Major contributors to the decrease in solar LCOEs are technological improvements and auctions bringing in fierce competition which successful developers manage by improving project economics. “There have been dramatic improvements in the cost-competitiveness of solar and wind. Part of it is due to photovoltaic and wind technology getting better at extracting renewable resources. But our analysis also suggests that since 2016, auctions are forcing developers to realize cost savings by scaling up project size and portfolios,” said Tifenn Brandily, Lead Author of the report at BloombergNEF. “Larger scale enables them to slash balance-of-plant, operations and maintenance expenses – and have a stronger negotiating position when ordering equipment.”
For solar PV, BloombergNEF estimates better performing monocrystalline modules to have taken the solar benchmark in China to $38 per MWh, down 9% from H2/2019. More significantly, newly build solar here is ‘almost on par’ with the running cost of coal-fired power plants at an average of $35 per MWh.

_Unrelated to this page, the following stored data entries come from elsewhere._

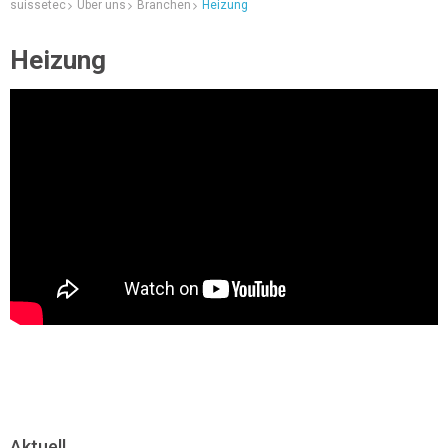
suissetec
Über uns
Branchen
Heizung
Heizung
Aktuell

This is important as China opens up competition in the power sector.
Globally, in geographies as Australia, China, Chile and the UAE, some of the cheapest PV projects financed in the last 6 months are expected to bring in LCOE of $23 to $29 per MWh, challenging the existing fleet of fossil fuel power plants. Cost-competitiveness will also assure competitive returns to their equity investors.
Come 2030 and BloombergNEF expects LCOE of best-in-class solar and wind projects to drop below $20 per MWh and innovative approaches may drive it further down in times to come. However, the latest Abu Dhabi bidding for a 2 GW project has just resulted in the world’s lowest cost bid, beating a number of other previous solar bids below $20 per MWh (see World’s Lowest Solar Tariff For 2 GW Abu Dhabi Tender).
BloombergNEF cautions that the data it analyses has been sourced from actual deals over recent months, and does not reflect what may happen to the LCOE’s of different generation technologies as a result of the economic shock created by the coronavirus pandemic which may well be in favor of fossil fuels.
“The coronavirus will have a range of impacts on the relative cost of fossil and renewable electricity. One important question is what happens to the costs of finance over the short and medium term. Another concerns commodity prices – coal and gas prices have weakened on world markets. If sustained, this could help shield fossil fuel generation for a while from the cost onslaught from renewables,” said BNEF Chief Economist Seb Henbest.